[Dovecot] Replication plans

Mon May 21 03:58:29 EEST 2007

Timo Sirainen writes:

> Master keeps all the changes in memory until slave has replied that it
> has committed the changes. If the memory buffer gets too large (1MB?)

Does this mean that in case of a crash all that would be lost?
I think the cache should be smaller.  

> because the slave is handling the input too slowly or because it's
> completely dead, the master starts writing the buffer to a file. Once
> the slave is again responding the changes are read from the file and
> finally the file gets deleted.

Good.

> If the file gets too large (10MB?) it's deleted and slave will require a
> resync.

Don't agree.
A large mailstore with Gigabytes worth of mail would benefit from having 
10MB synced... instead of re-starting from scratch.

>Master always keeps track of "user/mailbox -> last transaction
> sequence" in memory.
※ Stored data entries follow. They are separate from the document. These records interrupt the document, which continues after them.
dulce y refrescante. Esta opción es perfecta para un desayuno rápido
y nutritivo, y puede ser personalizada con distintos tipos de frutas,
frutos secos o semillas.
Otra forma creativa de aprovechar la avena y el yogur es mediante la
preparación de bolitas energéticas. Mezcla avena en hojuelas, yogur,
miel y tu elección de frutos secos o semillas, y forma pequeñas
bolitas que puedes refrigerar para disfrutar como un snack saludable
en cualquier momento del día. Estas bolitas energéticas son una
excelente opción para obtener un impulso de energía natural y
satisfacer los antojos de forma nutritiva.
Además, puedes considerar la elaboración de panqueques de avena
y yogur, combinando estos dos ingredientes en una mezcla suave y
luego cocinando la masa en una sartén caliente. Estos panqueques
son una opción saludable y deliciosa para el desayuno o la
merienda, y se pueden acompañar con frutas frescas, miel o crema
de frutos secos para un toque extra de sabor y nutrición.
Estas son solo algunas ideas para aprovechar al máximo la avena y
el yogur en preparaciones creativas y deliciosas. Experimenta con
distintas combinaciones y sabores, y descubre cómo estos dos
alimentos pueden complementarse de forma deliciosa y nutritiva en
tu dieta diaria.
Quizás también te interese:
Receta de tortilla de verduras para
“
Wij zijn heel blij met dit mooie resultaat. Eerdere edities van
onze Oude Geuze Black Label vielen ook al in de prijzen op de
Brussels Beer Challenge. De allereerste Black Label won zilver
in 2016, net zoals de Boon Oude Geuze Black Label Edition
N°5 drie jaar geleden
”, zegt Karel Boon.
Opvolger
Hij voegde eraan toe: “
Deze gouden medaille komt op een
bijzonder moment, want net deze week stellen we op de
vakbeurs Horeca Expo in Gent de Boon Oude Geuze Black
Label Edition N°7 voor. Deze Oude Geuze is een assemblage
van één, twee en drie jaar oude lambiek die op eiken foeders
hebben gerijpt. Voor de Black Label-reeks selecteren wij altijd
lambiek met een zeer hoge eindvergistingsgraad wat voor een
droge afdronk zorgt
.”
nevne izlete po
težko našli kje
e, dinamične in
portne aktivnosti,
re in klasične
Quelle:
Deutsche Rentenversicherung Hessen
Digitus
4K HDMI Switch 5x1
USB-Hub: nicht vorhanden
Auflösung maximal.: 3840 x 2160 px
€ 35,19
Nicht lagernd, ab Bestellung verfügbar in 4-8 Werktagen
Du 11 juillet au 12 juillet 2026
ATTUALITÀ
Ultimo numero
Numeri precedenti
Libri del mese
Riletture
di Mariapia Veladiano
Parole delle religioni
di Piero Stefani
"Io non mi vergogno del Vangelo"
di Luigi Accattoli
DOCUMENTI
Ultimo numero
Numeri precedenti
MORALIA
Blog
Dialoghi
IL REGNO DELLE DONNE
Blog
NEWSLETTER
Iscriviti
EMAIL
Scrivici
When the slave comes back up and tells the master
> its last committed sequence, this allows the master to resync only those
> mailboxes that had changed.

I think a user configurable option to decide how large the sync files can 
grow to would be most flexible.

> the whole slave. Another way would be to just mark that one user or
> mailbox as dirty and try to resync it once in a while.

That sounds better.
A full resync can be very time consuming with a large and busy mailstore.
Not only the full amount of data needs to be synced, but new changes too. 

> queues. The communication protocol would be binary

Because? Performance? Wouldn't that make debugging more difficult?

> dovecot-replication process would need read/write access to all users'
> mailboxes. So either it would run as root or it would need to have at
> least group-permission rights to all mailboxes. A bit more complex
> solution would be to use multiple processes each running with their own
> UIDs, but I think I won't implement this yet.

For now pick the easiest approach to get this first version out.
This will allow testers to have something to stress test. Better to have 
some basics out.. get feedback.. than to try to go after a more complex 
approach; unless you believe the complex approach is the ultimate long term 
best method.

> But it should be possible to split users into multiple slaves (still one
> slave/user). The most configurable way to do this would be to have
> userdb return the slave host.

Why not just have 1 slave process per slave machine?

> This is the most important thing to get right, and also the most complex
> one. Besides replicating mails that are being saved via Dovecot, I think
> also externally saved mails should be replicated when they're first
> seen. This is somewhat related to doing an initial sync to a slave.

Why not go with a pure log replication scheme?
this way you basically have 3 processes.

1- The normal, currently existing programs. Add logs to the process
2- A Master replication process which listens for clients requesting for 
info.
3- The slave processes that request infomation and write it to the slave 
machines.

With this approach you can basically break it down into logical units of 
code which can be tested and debugged. Also helps when you need to worry 
about security and the level at which each component needs to work.

> The biggest problem with saving is how to robustly handle master
> crashes. If you're just pushing changes from master to slave and the
> master dies, it's entirely possible that some of the new messages that
> were already saved in master didn't get through to slave.

With my suggested method that, in theory, never happen.
A message doesn't get accepted unless the log gets written (if replication 
is on).

If the master dies, when it gets restarted it should be able to continue.   

>   - If save/copy is aborted, tell the slave to decrease the UID counter
> by the number of aborted messages.

Are you planning to have a single slave? Or did you plan to allow multiple 
slaves? If allowing multiple slaves you will need to keep track at which 
point in the log each slave is. An easier approach is to have a setting 
based on time for how long to allow the master to keep logs.

> Solution here would again be that before EXPUNGE notifications are sent
> to client we'll wait for reply from slave that it had also processed the
> expunge.

>From all your descriptions it sounds as if you are trying to do Synchronous 
replicat. What I suggested is basically to use Asynchronous replication.
I think synchronous replication is not only much more difficult, but also 
much more difficult to debug and maintain in working order over changes.

> Master/multi-slave
> ------------------
> 
> Once the master/slave is working, support for multiple slaves could be
> added.

With the log shipping method I suggested multi-slave should not be much more 
coding to do.

In theory you could put more of the burden on the slaves to ask for their 
last transaction ID.. that they got onward.. so the master will not need to 
know anything extra to handle multi-slaves.  

> After master/multi-slave is working, we're nearly ready for a full
> multi-master operation

I think it will be clearer to see what needs to be done after you have 
master-slave working. I have never tried to implement a replication system, 
but I think that the onl way to have a reliable multi-master system is to 
have synchronous replication across ALL nodes.

This increases communication and locking significantly. The locking alone 
will likely be a choke point.